- **GIVEN TASK**: Count the lines in the listing that contain the string "distortionguitar", treating case as significant, and give only the number.

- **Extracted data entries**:
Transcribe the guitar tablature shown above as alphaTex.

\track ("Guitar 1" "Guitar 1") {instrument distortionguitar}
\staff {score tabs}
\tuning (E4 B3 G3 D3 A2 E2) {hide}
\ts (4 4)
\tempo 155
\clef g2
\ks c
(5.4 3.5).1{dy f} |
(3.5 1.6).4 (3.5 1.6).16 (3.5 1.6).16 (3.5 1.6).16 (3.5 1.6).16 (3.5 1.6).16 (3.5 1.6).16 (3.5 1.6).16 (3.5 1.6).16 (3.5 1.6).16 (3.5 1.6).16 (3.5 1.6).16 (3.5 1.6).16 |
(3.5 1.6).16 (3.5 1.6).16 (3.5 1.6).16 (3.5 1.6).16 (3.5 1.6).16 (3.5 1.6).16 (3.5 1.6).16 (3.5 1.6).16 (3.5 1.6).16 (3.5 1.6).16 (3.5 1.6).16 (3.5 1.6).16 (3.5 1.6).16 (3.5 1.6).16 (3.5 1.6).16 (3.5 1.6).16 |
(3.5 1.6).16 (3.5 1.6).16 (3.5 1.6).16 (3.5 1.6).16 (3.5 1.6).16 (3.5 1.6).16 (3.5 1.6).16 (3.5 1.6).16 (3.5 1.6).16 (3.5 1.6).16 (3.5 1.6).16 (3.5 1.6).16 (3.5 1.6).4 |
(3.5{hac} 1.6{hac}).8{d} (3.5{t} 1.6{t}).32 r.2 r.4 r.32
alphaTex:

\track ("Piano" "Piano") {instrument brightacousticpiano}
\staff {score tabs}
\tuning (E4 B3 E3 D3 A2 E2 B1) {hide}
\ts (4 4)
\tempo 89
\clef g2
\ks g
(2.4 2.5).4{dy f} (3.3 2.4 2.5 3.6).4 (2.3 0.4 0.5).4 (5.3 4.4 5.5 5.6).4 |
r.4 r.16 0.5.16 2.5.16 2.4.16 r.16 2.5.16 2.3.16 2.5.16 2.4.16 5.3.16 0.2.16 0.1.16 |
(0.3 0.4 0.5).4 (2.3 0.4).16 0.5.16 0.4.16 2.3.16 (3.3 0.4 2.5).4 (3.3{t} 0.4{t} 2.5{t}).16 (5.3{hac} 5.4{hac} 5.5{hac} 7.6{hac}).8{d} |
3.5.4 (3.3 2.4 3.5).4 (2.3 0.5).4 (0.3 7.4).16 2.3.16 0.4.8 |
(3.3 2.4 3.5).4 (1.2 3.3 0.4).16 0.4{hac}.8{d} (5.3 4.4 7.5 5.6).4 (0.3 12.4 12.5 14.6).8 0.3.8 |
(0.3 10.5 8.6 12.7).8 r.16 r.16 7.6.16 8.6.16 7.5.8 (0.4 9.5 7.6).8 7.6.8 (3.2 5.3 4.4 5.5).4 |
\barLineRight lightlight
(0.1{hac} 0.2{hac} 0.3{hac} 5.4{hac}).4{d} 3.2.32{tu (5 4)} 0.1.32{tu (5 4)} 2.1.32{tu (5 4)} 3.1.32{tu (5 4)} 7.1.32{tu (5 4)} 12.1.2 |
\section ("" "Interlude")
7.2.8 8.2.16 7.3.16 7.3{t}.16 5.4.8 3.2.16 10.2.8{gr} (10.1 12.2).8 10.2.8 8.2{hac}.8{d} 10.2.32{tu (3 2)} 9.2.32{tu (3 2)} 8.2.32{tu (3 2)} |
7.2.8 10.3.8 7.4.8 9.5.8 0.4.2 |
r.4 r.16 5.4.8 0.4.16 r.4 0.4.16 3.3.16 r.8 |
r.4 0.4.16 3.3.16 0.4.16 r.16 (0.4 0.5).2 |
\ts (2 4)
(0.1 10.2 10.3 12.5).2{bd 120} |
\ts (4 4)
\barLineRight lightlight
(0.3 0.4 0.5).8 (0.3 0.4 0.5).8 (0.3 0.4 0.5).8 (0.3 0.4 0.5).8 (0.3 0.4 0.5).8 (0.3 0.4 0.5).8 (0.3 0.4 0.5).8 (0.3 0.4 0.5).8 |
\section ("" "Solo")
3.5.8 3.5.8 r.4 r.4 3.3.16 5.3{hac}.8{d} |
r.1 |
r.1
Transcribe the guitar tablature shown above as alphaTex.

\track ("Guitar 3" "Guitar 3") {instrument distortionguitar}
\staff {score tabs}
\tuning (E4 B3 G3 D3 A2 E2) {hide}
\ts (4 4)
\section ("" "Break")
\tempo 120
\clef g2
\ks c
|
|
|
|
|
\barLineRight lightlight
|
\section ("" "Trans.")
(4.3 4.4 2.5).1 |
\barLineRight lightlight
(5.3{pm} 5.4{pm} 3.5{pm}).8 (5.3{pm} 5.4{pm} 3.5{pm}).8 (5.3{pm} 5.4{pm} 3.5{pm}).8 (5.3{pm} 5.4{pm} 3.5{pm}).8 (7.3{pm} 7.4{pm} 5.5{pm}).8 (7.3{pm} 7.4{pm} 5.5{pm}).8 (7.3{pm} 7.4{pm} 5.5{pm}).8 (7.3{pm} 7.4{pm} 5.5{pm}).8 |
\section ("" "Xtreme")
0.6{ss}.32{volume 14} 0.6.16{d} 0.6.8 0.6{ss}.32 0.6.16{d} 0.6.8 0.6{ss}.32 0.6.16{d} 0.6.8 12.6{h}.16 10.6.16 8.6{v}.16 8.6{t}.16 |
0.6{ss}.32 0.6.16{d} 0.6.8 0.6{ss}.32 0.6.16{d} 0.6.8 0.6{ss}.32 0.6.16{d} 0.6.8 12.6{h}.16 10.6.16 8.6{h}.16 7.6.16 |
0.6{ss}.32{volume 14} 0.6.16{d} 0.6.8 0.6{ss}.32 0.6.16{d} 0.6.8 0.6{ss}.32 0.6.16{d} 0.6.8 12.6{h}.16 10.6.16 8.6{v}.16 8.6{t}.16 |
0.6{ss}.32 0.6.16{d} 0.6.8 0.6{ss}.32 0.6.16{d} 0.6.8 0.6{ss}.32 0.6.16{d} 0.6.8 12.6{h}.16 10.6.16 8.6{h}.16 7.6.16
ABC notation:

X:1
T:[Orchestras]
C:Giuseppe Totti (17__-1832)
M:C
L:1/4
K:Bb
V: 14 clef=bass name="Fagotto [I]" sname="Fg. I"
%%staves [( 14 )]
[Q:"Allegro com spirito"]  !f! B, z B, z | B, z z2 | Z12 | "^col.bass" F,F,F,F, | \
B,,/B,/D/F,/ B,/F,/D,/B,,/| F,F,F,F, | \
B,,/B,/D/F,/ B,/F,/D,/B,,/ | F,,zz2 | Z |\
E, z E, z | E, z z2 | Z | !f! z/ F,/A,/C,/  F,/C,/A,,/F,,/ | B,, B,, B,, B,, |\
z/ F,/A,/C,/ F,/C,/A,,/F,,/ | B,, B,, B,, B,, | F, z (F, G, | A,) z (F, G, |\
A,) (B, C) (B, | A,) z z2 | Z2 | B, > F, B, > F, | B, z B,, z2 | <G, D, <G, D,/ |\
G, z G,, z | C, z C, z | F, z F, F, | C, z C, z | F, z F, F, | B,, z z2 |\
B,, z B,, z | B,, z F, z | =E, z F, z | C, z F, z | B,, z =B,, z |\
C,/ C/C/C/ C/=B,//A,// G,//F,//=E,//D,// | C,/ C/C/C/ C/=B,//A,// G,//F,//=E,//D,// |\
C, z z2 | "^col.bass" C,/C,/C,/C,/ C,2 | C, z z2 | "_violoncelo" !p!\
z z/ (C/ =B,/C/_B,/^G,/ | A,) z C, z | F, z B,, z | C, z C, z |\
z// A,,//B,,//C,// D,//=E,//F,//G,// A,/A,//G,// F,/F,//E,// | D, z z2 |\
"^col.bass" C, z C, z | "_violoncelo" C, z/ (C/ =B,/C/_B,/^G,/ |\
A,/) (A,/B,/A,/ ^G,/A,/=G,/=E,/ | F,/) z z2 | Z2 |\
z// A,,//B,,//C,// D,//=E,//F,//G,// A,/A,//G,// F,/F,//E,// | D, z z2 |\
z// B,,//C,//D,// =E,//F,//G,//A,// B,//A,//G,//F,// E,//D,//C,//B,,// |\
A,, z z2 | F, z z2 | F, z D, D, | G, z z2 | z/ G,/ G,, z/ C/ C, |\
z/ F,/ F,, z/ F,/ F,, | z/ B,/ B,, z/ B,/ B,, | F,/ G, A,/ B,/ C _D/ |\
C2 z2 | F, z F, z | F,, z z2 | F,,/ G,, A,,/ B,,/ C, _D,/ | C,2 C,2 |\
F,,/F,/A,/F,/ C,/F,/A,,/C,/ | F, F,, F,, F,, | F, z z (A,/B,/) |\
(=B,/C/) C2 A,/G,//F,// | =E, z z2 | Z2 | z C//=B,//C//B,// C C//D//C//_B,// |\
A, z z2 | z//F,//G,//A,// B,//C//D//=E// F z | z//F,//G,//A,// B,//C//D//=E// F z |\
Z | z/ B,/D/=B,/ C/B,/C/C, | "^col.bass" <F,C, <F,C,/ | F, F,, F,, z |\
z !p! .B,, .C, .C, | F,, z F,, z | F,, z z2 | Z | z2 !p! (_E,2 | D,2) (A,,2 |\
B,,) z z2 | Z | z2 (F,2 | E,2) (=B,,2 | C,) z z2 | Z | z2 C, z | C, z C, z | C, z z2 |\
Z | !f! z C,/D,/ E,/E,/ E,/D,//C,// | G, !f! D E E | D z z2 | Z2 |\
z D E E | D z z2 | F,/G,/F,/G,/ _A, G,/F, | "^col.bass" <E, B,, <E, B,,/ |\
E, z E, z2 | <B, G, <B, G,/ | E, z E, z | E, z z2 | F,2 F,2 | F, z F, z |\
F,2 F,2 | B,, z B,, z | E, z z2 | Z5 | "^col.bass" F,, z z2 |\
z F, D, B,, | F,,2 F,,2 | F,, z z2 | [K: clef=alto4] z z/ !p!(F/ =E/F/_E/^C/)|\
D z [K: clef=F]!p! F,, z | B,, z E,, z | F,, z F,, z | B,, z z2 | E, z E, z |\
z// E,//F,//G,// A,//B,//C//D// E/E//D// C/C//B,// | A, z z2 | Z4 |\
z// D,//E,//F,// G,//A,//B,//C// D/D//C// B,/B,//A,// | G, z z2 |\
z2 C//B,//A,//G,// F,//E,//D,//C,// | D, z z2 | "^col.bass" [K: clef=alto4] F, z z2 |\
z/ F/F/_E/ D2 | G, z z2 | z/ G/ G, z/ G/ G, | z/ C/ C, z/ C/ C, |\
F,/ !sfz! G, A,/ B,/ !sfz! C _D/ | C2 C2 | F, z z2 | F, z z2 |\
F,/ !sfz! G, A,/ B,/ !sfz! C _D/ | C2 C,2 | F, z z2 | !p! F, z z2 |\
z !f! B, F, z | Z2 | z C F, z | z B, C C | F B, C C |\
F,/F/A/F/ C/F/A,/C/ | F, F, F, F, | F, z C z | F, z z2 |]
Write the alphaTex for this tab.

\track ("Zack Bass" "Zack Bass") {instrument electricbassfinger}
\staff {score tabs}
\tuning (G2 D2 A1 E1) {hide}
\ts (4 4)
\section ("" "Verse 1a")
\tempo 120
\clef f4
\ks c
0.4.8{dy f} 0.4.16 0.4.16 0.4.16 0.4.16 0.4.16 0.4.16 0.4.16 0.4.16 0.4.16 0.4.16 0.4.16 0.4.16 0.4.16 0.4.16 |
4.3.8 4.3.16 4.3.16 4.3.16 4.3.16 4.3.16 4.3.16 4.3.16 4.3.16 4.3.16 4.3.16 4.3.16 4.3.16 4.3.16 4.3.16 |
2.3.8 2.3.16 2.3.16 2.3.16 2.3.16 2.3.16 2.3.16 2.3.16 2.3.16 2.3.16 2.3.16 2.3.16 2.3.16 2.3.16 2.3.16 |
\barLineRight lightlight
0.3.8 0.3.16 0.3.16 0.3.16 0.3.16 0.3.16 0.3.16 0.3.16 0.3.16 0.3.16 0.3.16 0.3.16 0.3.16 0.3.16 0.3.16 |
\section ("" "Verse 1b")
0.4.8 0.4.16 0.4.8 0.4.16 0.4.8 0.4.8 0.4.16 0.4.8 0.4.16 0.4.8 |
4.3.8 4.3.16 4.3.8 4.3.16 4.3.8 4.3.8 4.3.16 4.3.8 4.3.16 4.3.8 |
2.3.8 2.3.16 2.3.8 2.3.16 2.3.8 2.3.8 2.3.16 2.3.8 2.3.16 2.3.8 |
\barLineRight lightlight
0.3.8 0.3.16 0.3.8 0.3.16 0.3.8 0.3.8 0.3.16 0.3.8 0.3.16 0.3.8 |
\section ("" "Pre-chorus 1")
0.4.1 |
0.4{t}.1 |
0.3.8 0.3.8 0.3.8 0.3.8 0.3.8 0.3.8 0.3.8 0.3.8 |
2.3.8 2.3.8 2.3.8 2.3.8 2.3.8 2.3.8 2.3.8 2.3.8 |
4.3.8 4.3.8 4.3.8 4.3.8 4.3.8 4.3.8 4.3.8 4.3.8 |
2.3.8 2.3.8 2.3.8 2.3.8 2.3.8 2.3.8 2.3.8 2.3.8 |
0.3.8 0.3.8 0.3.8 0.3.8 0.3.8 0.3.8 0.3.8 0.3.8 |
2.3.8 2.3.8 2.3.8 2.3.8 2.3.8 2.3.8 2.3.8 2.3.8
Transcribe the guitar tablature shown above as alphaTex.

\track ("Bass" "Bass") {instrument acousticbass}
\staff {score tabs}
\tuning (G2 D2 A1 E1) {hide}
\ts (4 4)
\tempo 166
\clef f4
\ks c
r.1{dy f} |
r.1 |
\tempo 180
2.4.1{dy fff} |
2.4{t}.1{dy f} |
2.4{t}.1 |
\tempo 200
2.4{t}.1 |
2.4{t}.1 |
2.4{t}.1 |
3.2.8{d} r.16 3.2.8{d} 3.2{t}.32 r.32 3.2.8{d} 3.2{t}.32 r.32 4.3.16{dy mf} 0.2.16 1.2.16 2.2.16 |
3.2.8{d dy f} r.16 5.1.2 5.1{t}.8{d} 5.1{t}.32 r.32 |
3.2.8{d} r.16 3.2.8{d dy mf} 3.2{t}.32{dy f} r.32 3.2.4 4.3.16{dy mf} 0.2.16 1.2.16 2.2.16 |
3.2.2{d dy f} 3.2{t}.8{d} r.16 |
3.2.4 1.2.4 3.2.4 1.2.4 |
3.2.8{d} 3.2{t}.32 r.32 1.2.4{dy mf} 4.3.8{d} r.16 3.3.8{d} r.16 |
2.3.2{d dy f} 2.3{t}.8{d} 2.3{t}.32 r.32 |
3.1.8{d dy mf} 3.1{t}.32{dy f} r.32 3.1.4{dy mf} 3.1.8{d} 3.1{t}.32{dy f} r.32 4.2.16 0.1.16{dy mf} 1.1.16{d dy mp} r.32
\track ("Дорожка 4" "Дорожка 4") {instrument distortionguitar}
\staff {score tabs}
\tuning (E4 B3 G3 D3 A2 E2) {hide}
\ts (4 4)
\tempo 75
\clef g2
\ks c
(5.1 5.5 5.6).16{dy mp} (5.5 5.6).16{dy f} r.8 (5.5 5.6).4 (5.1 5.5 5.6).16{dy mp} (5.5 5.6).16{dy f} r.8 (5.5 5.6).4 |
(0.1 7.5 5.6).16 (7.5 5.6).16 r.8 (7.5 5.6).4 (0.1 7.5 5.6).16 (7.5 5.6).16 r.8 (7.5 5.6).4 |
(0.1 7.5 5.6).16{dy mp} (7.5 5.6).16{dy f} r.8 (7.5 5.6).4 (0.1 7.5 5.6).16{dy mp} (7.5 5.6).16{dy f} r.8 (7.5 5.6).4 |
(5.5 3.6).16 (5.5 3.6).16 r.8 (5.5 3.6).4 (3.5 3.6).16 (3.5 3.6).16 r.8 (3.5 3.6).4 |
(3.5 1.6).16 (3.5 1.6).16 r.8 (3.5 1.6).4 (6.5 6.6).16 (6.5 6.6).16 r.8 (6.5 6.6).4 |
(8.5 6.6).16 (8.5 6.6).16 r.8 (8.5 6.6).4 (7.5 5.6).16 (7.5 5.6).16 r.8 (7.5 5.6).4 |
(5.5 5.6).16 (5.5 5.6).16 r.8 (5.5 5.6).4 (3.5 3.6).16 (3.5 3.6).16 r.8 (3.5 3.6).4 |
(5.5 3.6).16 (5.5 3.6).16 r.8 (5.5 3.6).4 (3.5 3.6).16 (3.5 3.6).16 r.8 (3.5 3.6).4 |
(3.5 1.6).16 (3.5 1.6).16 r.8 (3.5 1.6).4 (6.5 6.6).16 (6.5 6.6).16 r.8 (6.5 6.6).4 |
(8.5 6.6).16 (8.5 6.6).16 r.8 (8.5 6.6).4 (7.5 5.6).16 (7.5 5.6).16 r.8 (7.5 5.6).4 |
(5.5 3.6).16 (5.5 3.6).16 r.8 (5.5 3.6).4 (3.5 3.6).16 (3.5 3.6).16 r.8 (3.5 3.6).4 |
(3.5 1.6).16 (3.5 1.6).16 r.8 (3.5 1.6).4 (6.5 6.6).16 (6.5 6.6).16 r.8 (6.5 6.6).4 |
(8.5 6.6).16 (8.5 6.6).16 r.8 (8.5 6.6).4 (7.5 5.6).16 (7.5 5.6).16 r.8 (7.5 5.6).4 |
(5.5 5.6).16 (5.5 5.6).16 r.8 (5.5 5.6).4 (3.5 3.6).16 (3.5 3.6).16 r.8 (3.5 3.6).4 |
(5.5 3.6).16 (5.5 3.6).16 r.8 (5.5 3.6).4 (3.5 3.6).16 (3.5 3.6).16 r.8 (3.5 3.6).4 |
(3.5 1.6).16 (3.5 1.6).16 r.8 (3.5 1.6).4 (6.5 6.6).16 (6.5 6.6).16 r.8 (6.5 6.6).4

- **ANSWER IN FULL**: 3